At Diepkloof Cave in the Western Cape Province, about 17 kilometres from the present shoreline, we, along with French colleagues Jean-Philippe Rigaud and Pierre-Jean Texier, have also been investigating levels that are between 60 000 and 80 000 years old, with exciting and interesting results. The stone tools differ from those of Blombos in form and may be a little younger, but they also reflect sophisticated manufacturing techniques that appear for the first time in these levels.

The long stone blades, struck from the cores with soft organic hammers such as bone, and patterned geometricallyshaped finished pieces imply very skillful and innovative stone-working behaviours. Along with these artefacts there are large numbers of bevelled pieces of ochre that were arguably a source of pigment. Of particular significance, however, are more than 100 intentionally marked fragments of ostrich eggshell.

Ostrich eggshell fragments are fairly common throughout the deposits at Diepkloof, but ones with structured sets of incised lines are limited to a particular part of the stratigraphy dated beyond 55 000 years and probably not as old as 70 000 years. These age estimates are based on a series of radiocarbon and luminescence dates that are still accumulating. What is important about this large collection of intentionally marked fragments is the combination of variety and patterning that is manifested.


Cross-hatched marked chunks

The cross-hatched marked chunks have been discovered at the Blombos Cave in the southern Cape Province below a windblown sand level by Chris Henshilwood.

Some pieces are characterised by sets of parallel and acutely angled lines with interesting variations in the depth and breadth of the incisions.
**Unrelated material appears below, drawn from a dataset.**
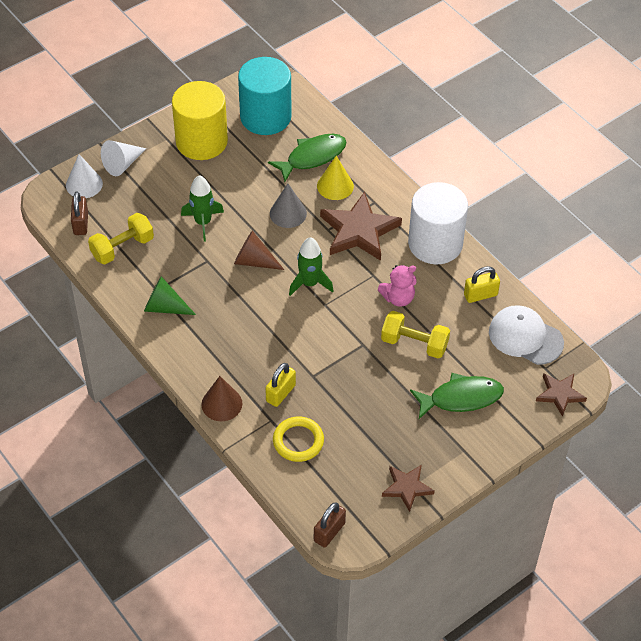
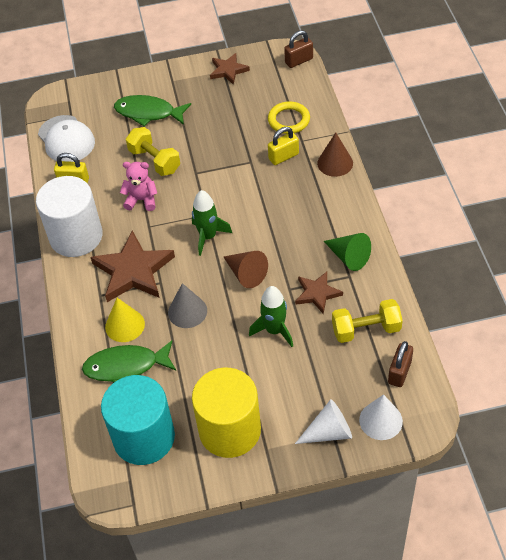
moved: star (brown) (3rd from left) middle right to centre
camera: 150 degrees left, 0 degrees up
On other pieces, there are parallel lines infilled with hatching. Most remarkable, however, are a few pieces that show strongly defined grid patterns of intersecting lines. This variety of repeated design must mean that the makers were responding to a systematic and agreed set of conventions in producing their work. There was a socially constructed framework outside the brains of the participants that guided their artefact marking (and making) behaviour.

At least two of these intentionally marked ostrich eggshell fragments show the worn profiles typical of the mouths of ostrich eggshell water containers. This seems to imply that at least some of the intentional marking was applied to whole eggs and ones intended to have a substantial use in life as both storage and transport devices.

We are attracted to the idea that the intentional marking served the purpose of identifying and distinguishing between objects that, when plain, are remarkably similar to one another. Ownership and identity may be the kinds of intangibles that needed to become manifest in the patterns of incised lines on the egg surfaces.

Similarly marked ostrich eggshell fragments, as well as other presumed water flask mouths, have come from the excavations at Apollo XI Cave in southern Namibia, and similar precocious stone tools come from several sites in southern Africa, including the current excavations of Lyn Wadley at Sibudu in KwaZulu Natal. Although human skeletal remains from these sites are few and fragmentary, they look modern, as do the similarly aged remains from Klasies River, Border Cave, Die Kelders and Sea Harvest.

It seems entirely likely that well before 40 000 years ago, and perhaps as much as 100 000 years ago, southern Africans were crossing or had crossed the boundaries of behavioural and skeletal modernity. This gives South African prehistorians a unique research advantage and an opportunity to develop internationally significant research programmes.